Cardiovascular disease (CVD) is a leading cause of global morbidity and mortality. Current prediction models mainly rely on traditional risk factors such as age, blood pressure, and cholesterol. However, these models often lack precision, particularly for asymptomatic individuals with no prior cardiovascular events. Plasma proteomics offers an opportunity to uncover novel biomarkers that reflect biological processes contributing to CVD. By utilizing large-scale plasma proteomics data from the UK Biobank, this study aims to improve CVD risk prediction in individuals without a history of cardiovascular events.
The goal of this research is to identify plasma proteins associated with the onset of CVD, particularly in individuals without prior cardiovascular events. Integrating proteomics data with traditional risk factors could improve the accuracy of risk prediction models, allowing for better stratification. Findings may provide insights to support early intervention strategies and advance precision medicine.

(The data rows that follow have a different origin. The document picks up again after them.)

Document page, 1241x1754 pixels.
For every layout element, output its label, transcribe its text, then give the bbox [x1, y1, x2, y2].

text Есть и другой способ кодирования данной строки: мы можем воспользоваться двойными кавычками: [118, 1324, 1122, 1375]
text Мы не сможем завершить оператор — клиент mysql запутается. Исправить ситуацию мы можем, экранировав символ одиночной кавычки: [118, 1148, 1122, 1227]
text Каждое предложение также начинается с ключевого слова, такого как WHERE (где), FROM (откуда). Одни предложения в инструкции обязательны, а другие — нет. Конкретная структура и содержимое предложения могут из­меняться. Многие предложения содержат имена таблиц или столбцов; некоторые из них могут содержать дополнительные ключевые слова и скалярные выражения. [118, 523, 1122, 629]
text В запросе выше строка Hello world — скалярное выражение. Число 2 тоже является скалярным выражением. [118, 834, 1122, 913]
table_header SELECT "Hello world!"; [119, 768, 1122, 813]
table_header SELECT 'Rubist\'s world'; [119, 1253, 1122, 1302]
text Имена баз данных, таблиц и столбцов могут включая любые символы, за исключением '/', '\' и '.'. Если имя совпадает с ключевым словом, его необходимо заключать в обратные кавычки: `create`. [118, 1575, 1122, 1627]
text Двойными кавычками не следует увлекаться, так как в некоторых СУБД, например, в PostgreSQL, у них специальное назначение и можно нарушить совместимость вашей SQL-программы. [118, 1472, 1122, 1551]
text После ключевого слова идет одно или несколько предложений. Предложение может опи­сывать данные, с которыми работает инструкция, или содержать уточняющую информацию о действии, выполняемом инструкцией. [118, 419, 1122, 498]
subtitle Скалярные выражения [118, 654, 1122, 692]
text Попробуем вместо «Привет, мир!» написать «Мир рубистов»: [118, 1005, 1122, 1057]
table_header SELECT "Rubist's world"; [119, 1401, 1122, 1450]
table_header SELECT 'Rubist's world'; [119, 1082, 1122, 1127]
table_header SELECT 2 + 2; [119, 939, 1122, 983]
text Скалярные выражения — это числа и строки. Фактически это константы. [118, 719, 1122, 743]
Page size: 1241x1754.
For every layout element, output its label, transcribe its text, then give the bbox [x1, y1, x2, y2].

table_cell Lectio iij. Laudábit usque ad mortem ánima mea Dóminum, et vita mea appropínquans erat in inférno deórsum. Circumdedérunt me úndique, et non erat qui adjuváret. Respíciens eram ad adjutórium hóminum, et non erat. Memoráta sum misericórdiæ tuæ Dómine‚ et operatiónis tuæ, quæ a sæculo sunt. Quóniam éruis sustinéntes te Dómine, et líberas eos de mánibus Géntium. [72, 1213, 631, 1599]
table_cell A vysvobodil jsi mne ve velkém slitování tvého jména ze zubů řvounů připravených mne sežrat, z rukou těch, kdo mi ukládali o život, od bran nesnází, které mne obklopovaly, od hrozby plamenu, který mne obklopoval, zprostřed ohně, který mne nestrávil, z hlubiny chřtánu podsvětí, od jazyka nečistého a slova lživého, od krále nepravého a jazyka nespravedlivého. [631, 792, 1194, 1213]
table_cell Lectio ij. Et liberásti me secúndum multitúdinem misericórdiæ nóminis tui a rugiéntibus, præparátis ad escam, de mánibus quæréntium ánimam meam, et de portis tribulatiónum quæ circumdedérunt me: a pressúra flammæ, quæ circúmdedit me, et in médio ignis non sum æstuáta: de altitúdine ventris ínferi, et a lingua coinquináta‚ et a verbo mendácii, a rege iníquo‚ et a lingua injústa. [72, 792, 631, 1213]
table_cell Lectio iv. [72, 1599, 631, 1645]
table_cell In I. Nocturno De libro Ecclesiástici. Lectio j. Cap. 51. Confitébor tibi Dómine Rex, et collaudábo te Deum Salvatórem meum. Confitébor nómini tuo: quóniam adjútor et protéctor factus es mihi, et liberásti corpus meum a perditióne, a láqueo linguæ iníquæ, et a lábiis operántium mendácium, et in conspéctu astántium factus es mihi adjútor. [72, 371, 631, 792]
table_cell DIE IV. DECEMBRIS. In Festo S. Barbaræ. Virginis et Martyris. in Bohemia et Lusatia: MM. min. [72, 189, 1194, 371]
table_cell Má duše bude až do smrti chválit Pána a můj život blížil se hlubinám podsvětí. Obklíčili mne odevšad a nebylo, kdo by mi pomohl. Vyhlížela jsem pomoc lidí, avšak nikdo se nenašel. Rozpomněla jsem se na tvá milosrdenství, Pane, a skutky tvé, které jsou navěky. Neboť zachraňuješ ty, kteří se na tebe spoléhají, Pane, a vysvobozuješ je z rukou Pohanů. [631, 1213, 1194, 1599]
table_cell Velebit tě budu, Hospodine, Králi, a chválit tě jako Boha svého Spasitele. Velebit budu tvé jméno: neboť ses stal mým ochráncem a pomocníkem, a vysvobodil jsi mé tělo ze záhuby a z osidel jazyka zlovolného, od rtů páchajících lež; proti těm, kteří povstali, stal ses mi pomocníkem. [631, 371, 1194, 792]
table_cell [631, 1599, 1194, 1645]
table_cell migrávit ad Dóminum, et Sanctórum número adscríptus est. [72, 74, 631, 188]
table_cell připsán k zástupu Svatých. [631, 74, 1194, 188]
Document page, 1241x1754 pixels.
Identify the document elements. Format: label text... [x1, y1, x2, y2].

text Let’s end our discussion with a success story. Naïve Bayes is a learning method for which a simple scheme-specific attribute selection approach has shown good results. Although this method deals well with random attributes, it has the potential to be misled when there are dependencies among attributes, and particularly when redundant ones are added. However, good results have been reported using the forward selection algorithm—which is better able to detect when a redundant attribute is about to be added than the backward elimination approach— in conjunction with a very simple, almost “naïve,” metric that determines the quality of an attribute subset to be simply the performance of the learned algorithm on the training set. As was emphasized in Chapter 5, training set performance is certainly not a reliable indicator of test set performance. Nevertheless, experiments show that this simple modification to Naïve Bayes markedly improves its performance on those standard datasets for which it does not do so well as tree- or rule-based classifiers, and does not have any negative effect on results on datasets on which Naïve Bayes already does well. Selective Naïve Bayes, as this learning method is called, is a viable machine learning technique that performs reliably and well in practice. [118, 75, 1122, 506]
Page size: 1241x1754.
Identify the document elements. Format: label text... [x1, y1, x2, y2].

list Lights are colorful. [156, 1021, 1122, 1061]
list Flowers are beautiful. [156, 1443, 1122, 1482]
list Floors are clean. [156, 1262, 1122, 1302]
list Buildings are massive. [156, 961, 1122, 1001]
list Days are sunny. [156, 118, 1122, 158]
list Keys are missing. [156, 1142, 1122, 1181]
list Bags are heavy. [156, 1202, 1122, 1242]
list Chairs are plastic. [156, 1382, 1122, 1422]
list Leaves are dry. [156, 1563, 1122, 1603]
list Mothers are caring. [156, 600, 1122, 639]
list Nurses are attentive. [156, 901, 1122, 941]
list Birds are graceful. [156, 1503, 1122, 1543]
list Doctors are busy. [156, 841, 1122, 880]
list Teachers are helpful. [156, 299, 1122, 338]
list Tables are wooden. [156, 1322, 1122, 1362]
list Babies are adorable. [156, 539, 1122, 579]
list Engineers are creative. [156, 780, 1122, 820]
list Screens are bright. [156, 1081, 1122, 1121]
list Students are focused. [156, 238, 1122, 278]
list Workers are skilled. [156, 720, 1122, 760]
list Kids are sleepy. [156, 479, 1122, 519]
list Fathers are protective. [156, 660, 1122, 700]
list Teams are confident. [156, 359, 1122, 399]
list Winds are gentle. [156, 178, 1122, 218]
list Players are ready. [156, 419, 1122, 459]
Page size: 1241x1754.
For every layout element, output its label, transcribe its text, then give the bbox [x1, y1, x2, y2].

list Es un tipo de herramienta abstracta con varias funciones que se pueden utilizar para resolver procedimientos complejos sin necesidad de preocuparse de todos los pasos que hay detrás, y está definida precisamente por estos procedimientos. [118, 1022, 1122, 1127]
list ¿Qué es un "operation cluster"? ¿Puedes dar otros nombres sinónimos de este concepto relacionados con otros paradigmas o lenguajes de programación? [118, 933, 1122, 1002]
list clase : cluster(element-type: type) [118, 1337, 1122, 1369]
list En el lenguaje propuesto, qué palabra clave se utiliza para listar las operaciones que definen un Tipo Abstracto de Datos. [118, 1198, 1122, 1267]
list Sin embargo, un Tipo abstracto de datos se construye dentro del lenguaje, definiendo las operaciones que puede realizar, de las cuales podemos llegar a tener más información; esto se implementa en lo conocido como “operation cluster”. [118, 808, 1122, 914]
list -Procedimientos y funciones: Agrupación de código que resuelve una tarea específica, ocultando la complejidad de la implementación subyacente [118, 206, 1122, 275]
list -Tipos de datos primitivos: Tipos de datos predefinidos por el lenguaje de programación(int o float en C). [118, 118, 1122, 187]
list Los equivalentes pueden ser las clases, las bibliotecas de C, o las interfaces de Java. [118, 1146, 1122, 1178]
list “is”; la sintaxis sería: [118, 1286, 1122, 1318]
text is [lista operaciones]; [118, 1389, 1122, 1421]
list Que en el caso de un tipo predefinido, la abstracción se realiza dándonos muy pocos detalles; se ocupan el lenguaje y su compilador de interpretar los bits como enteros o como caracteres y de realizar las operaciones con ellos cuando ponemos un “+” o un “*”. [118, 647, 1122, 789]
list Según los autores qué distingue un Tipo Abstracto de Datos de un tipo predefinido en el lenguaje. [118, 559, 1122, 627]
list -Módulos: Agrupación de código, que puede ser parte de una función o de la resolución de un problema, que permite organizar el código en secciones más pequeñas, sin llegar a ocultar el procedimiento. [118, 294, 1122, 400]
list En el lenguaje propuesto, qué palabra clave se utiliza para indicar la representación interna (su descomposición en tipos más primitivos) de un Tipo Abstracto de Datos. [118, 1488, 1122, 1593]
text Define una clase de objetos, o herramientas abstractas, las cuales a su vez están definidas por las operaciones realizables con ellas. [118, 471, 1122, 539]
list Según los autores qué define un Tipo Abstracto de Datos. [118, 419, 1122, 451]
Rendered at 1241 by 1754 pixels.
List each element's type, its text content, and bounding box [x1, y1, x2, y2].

This research addresses the need for more accurate CVD risk prediction tools, particularly for asymptomatic individuals. Traditional models often fail to predict the onset of CVD in these individuals. By identifying new protein biomarkers, this study aims to improve risk assessment and prevention strategies. These findings could also have clinical applications, including developing predictive models for early detection and targeted interventions, ultimately improving patient outcomes.
The findings will be published in peer-reviewed open-access journals for broad accessibility. Presentations at major international cardiovascular conferences will facilitate further discussion and feedback. Workshops, webinars, and collaborations with healthcare professionals will help communicate the implications of the findings for clinical practice and precision medicine.